*PROBLEM REQUIREMENTS*: Rewrite the rows below, replacing every occurrence of "collectors" with "collected by" and leaving all other text unchanged.

(Stored data)
════════
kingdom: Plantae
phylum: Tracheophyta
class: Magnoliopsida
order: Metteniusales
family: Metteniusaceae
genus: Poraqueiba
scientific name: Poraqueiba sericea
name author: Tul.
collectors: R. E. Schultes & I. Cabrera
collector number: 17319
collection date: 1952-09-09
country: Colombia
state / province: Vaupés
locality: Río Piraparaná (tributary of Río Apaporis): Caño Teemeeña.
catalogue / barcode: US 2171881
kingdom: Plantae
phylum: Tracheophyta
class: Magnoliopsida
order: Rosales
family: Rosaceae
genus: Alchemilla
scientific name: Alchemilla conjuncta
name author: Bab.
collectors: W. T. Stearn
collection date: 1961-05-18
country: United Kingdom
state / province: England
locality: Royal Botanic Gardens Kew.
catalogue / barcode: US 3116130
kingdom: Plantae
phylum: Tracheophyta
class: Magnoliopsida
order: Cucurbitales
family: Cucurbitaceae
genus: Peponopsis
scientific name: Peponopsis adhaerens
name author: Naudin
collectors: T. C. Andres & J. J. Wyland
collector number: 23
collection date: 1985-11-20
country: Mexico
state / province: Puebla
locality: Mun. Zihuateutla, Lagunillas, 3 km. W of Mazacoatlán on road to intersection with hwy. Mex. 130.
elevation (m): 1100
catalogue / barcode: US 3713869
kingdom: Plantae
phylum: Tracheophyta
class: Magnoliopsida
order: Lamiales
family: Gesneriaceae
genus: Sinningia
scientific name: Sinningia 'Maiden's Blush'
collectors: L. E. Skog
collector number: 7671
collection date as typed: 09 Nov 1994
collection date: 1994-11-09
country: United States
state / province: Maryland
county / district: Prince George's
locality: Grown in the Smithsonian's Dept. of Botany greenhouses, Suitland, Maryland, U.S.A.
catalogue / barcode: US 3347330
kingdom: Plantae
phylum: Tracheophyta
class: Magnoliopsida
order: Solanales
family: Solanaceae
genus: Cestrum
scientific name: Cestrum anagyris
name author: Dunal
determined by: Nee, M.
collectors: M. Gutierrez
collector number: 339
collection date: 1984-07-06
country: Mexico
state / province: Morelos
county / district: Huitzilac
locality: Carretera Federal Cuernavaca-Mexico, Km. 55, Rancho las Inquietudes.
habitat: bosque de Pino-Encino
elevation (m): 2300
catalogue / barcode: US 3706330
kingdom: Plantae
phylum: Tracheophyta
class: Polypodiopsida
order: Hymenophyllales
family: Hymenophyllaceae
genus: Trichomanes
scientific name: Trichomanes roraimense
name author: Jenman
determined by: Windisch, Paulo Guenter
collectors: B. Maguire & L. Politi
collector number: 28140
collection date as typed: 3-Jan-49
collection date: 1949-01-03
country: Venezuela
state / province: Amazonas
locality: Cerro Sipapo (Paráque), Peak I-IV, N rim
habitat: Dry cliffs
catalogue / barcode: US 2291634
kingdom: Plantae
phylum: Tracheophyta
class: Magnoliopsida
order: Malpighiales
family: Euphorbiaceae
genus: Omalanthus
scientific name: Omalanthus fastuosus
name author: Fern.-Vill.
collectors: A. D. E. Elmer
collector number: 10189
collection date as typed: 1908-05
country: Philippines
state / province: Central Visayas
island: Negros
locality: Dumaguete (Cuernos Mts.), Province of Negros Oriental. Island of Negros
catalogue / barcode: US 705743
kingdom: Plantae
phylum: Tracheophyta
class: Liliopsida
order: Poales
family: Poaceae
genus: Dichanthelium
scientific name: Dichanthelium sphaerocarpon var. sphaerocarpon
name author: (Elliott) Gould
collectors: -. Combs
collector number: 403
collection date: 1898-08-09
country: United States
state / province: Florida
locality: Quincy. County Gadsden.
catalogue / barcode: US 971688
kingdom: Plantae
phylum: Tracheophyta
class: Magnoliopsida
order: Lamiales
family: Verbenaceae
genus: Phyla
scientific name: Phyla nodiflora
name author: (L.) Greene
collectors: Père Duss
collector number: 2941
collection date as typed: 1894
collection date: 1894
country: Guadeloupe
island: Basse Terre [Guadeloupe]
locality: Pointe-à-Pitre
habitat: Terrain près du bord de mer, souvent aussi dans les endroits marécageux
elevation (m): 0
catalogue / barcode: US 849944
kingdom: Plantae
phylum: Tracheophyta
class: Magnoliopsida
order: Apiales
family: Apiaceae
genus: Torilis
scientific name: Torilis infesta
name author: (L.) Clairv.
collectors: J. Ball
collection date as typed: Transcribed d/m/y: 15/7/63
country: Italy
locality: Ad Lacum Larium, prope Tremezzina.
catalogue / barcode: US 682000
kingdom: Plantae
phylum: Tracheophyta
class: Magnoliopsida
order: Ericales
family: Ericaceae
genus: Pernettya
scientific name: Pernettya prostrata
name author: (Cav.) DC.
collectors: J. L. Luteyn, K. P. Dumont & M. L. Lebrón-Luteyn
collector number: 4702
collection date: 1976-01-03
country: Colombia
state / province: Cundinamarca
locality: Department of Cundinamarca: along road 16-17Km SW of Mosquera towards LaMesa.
════════
*EXERCISE SOLUTION*:
kingdom: Plantae
phylum: Tracheophyta
class: Magnoliopsida
order: Metteniusales
family: Metteniusaceae
genus: Poraqueiba
scientific name: Poraqueiba sericea
name author: Tul.
collected by: R. E. Schultes & I. Cabrera
collector number: 17319
collection date: 1952-09-09
country: Colombia
state / province: Vaupés
locality: Río Piraparaná (tributary of Río Apaporis): Caño Teemeeña.
catalogue / barcode: US 2171881
kingdom: Plantae
phylum: Tracheophyta
class: Magnoliopsida
order: Rosales
family: Rosaceae
genus: Alchemilla
scientific name: Alchemilla conjuncta
name author: Bab.
collected by: W. T. Stearn
collection date: 1961-05-18
country: United Kingdom
state / province: England
locality: Royal Botanic Gardens Kew.
catalogue / barcode: US 3116130
kingdom: Plantae
phylum: Tracheophyta
class: Magnoliopsida
order: Cucurbitales
family: Cucurbitaceae
genus: Peponopsis
scientific name: Peponopsis adhaerens
name author: Naudin
collected by: T. C. Andres & J. J. Wyland
collector number: 23
collection date: 1985-11-20
country: Mexico
state / province: Puebla
locality: Mun. Zihuateutla, Lagunillas, 3 km. W of Mazacoatlán on road to intersection with hwy. Mex. 130.
elevation (m): 1100
catalogue / barcode: US 3713869
kingdom: Plantae
phylum: Tracheophyta
class: Magnoliopsida
order: Lamiales
family: Gesneriaceae
genus: Sinningia
scientific name: Sinningia 'Maiden's Blush'
collected by: L. E. Skog
collector number: 7671
collection date as typed: 09 Nov 1994
collection date: 1994-11-09
country: United States
state / province: Maryland
county / district: Prince George's
locality: Grown in the Smithsonian's Dept. of Botany greenhouses, Suitland, Maryland, U.S.A.
catalogue / barcode: US 3347330
kingdom: Plantae
phylum: Tracheophyta
class: Magnoliopsida
order: Solanales
family: Solanaceae
genus: Cestrum
scientific name: Cestrum anagyris
name author: Dunal
determined by: Nee, M.
collected by: M. Gutierrez
collector number: 339
collection date: 1984-07-06
country: Mexico
state / province: Morelos
county / district: Huitzilac
locality: Carretera Federal Cuernavaca-Mexico, Km. 55, Rancho las Inquietudes.
habitat: bosque de Pino-Encino
elevation (m): 2300
catalogue / barcode: US 3706330
kingdom: Plantae
phylum: Tracheophyta
class: Polypodiopsida
order: Hymenophyllales
family: Hymenophyllaceae
genus: Trichomanes
scientific name: Trichomanes roraimense
name author: Jenman
determined by: Windisch, Paulo Guenter
collected by: B. Maguire & L. Politi
collector number: 28140
collection date as typed: 3-Jan-49
collection date: 1949-01-03
country: Venezuela
state / province: Amazonas
locality: Cerro Sipapo (Paráque), Peak I-IV, N rim
habitat: Dry cliffs
catalogue / barcode: US 2291634
kingdom: Plantae
phylum: Tracheophyta
class: Magnoliopsida
order: Malpighiales
family: Euphorbiaceae
genus: Omalanthus
scientific name: Omalanthus fastuosus
name author: Fern.-Vill.
collected by: A. D. E. Elmer
collector number: 10189
collection date as typed: 1908-05
country: Philippines
state / province: Central Visayas
island: Negros
locality: Dumaguete (Cuernos Mts.), Province of Negros Oriental. Island of Negros
catalogue / barcode: US 705743
kingdom: Plantae
phylum: Tracheophyta
class: Liliopsida
order: Poales
family: Poaceae
genus: Dichanthelium
scientific name: Dichanthelium sphaerocarpon var. sphaerocarpon
name author: (Elliott) Gould
collected by: -. Combs
collector number: 403
collection date: 1898-08-09
country: United States
state / province: Florida
locality: Quincy. County Gadsden.
catalogue / barcode: US 971688
kingdom: Plantae
phylum: Tracheophyta
class: Magnoliopsida
order: Lamiales
family: Verbenaceae
genus: Phyla
scientific name: Phyla nodiflora
name author: (L.) Greene
collected by: Père Duss
collector number: 2941
collection date as typed: 1894
collection date: 1894
country: Guadeloupe
island: Basse Terre [Guadeloupe]
locality: Pointe-à-Pitre
habitat: Terrain près du bord de mer, souvent aussi dans les endroits marécageux
elevation (m): 0
catalogue / barcode: US 849944
kingdom: Plantae
phylum: Tracheophyta
class: Magnoliopsida
order: Apiales
family: Apiaceae
genus: Torilis
scientific name: Torilis infesta
name author: (L.) Clairv.
collected by: J. Ball
collection date as typed: Transcribed d/m/y: 15/7/63
country: Italy
locality: Ad Lacum Larium, prope Tremezzina.
catalogue / barcode: US 682000
kingdom: Plantae
phylum: Tracheophyta
class: Magnoliopsida
order: Ericales
family: Ericaceae
genus: Pernettya
scientific name: Pernettya prostrata
name author: (Cav.) DC.
collected by: J. L. Luteyn, K. P. Dumont & M. L. Lebrón-Luteyn
collector number: 4702
collection date: 1976-01-03
country: Colombia
state / province: Cundinamarca
locality: Department of Cundinamarca: along road 16-17Km SW of Mosquera towards LaMesa.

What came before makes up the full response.